In the third stanza of ‘Before I Knocked’ Christ describes his relationship to the physical world. He “knew the message of the winter”. His essence was in communication with the essence of the season. He might not know its name but he understood it. The same can be said of all its individual elements as well as night and day.
The “wind” was part of him and flowed through his veins. He was still “Ungotten” but he understood a great deal.
Stanza Four
As yet ungotten, I did suffer;
(…)
And brambles in the wringing brains.
The fourth stanza of ‘Before I Knocked’ is more painful. It begins with the repetition of the word “ungotten”. He still was not of the physical world but he was suffering. The lines of this stanza allude to the crucifixion. It is as though the unborn Christ is looking into and predicting his own future.
His “bones / Did twist into a living cipher” of what was to come and his “flesh was snipped to cross the lines / Of gallow crosses on the river”. These vague but powerful images depict an unhappy present and future. The “brambles in the ringing brains” very clearly suggest the crown of thorn Christ was forced to wear.
Stanza Five
My throat knew thirst before the structure
(…)
I smelt the maggot in my stool.
The fifth stanza of ‘Before I Knocked’ is similar to the fourth in that it goes over additional elements of Christ’s suffering. He was thirsty before he could drink and before he even know “Of skin and vein around the well”. This is a complex way of speaking about one’s mouth and throat. It connects back to the lack of names that the speaker has in his mind. He didn’t know what to call the seasons nor did he know his own body parts.

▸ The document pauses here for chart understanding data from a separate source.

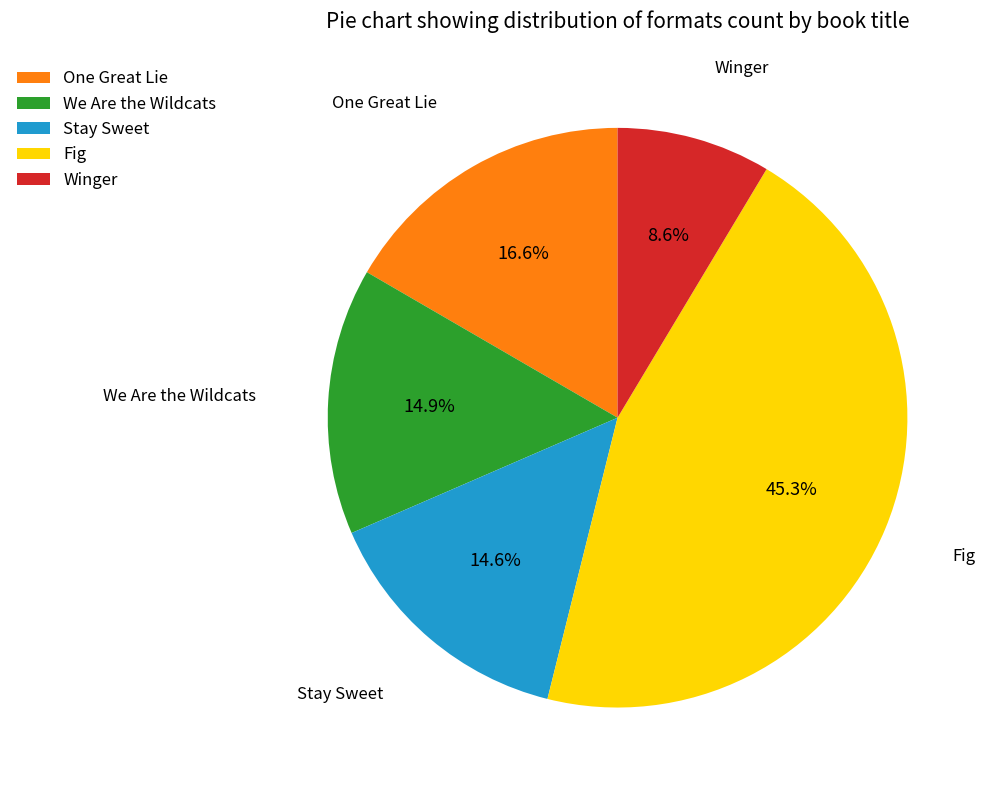

To the nearest percent, what is the combined percentage of Fig and Stay Sweet?

60%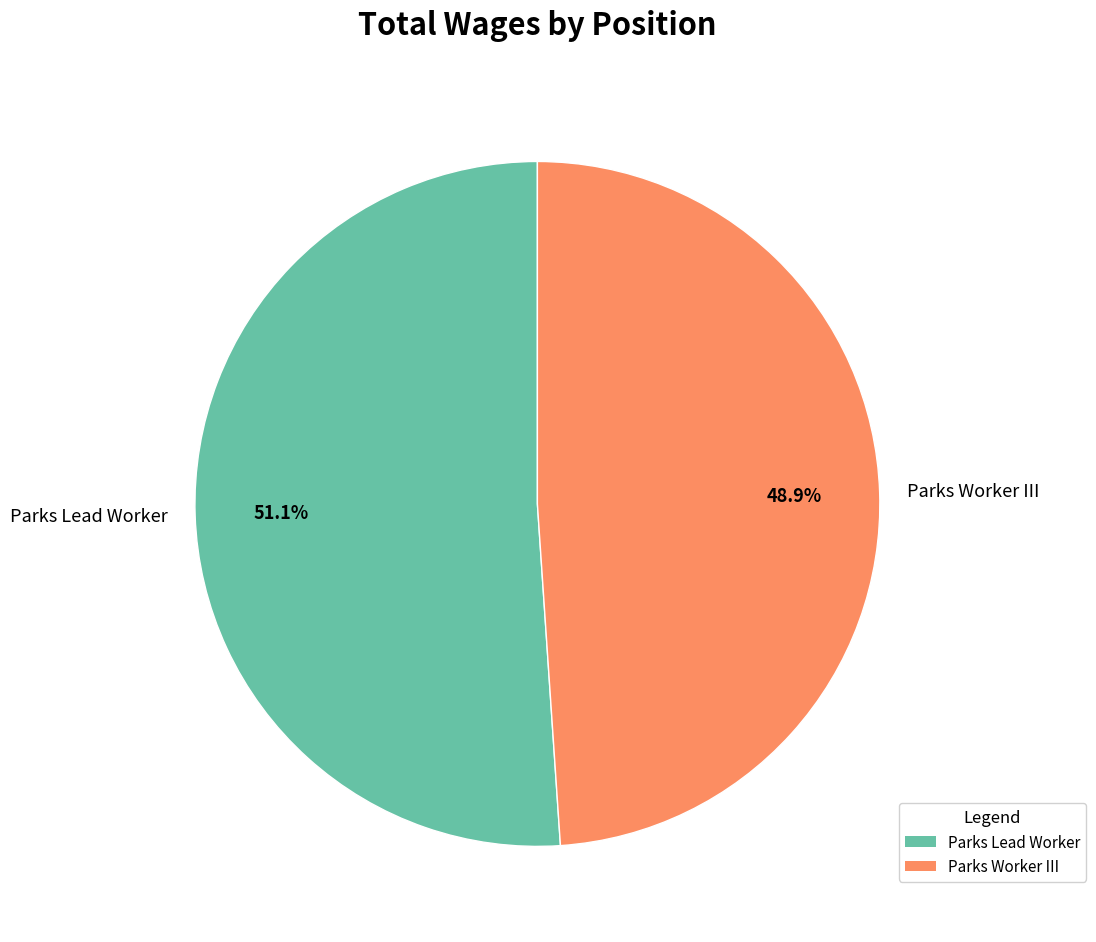

How many segments does this pie chart have?

2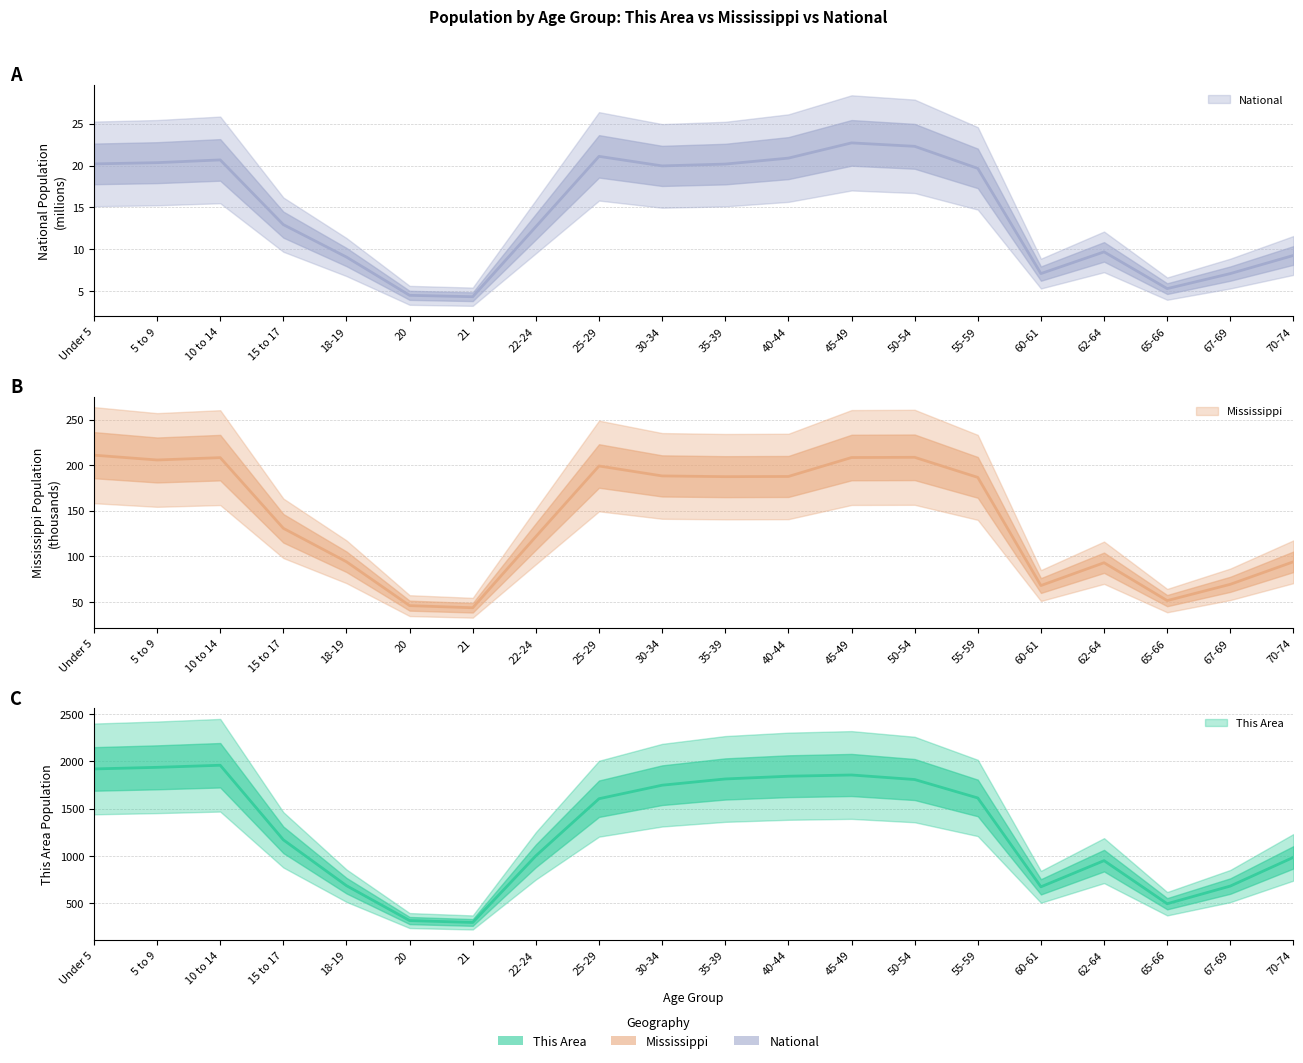

True or false: Mississippi and National intersect in this chart.

False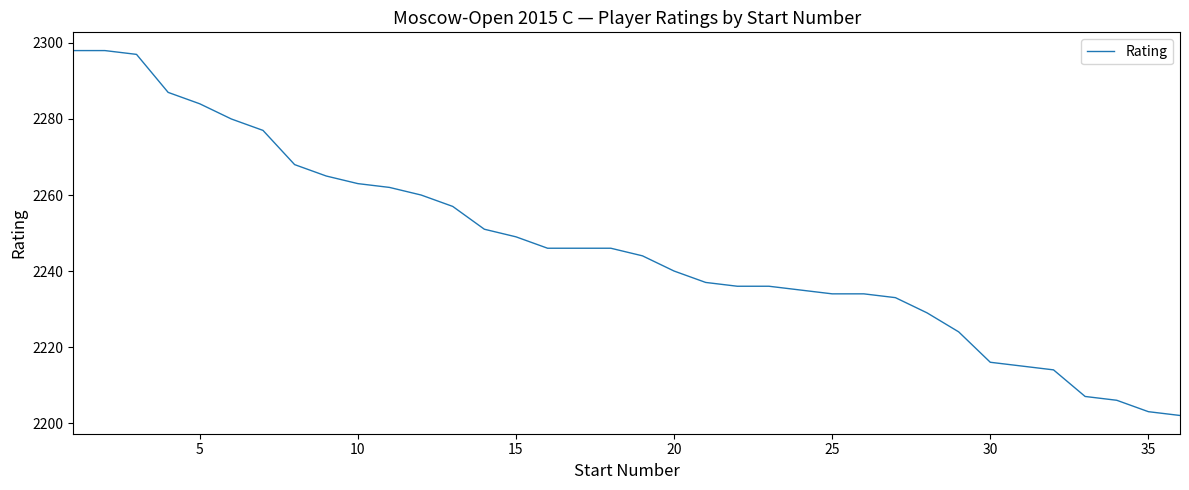

What is the greatest value displayed?

2298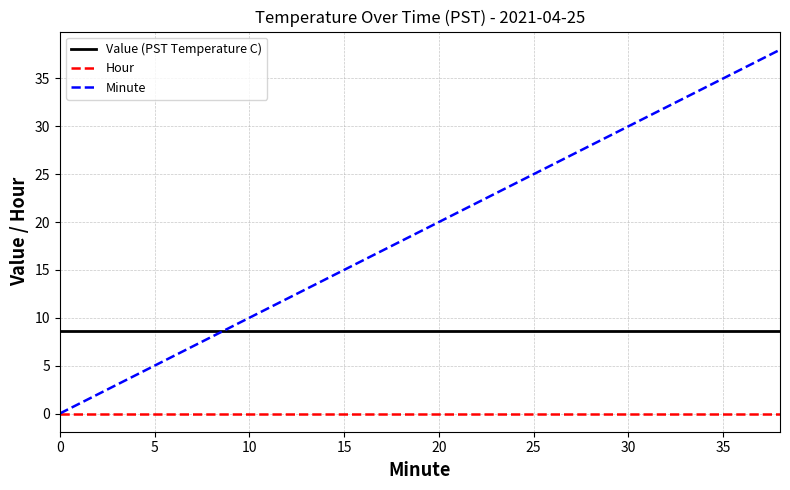

Which series has the largest range (max minus min)?

Minute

The other elements that Christ outlines in thee lines speak of disaster, death, and decay. He describes blood running foul, hunger, love, and the “maggot in [his] stool”. The world is made clear to him before he can do anything about it.
Stanza Six
And time cast forth my mortal creature
(…)
By sipping at the vine of days.
The sixth stanza depicts Christ’s birth. It is the time in which his body came forth. It was his “mortal creature” in which he was inhabiting. The negativity of the previous stanzas disperses somewhat in the middle of this stanza. He describes the “salt adventure” of the tides that “never touch the shores”. This alludes to an infinite capacity to be on earth and experience earthly things, or perhaps just the feeling of it. These lines are some of the only positive ones in the whole poem. They address Christ’s choice to take in the world and how he was made richer because of it.
Stanza Seven
I, born of flesh and ghost, was neither
(…)
The message of his dying christ.
In the seventh stanza of ‘Before I Knocked’, he speaks more about his nature. He is not a man, nor is he a ghost. He is a bit of both, a “mortal ghost” sent to walk the earth for a period of time. Christ was mortal for the time he was on the earth and then he was struck down. The final image of this stanza is a beautiful one. It describes the message that Christ’s death sent to his father. The word “christ” is lowercase in the final stanza. This alludes to the mortal nature of his human form and his temporary life on earth. It is with the knowledge of his upcoming death and Christ addressed his future and his humanness.
Stanza Eight
You who bow down at cross and altar,
Remember me and pity Him
Who took my flesh and bone for armour
And doublecrossed my mother’s womb.
The final stanza of ‘Before I Knocked’ is only four lines long. It is directed at any who worship him. “You,” he begins, are one who “bow down at cross and altar”. He asks that “you” remember “me and pity Him”. The lower-case “me” is an example of the same humble mortality seen in the seventh stanza.
The worshipper is asked to pity and remember the mortal “me” and the immortal Christ and who “doublecrossed” in his mother’s womb. He came to earth a human being, a savior who was only protected by “flesh and bone armour”. The weakness in this image is obvious and is juxtaposed against the strength of the words and the immortal nature of the story as a whole.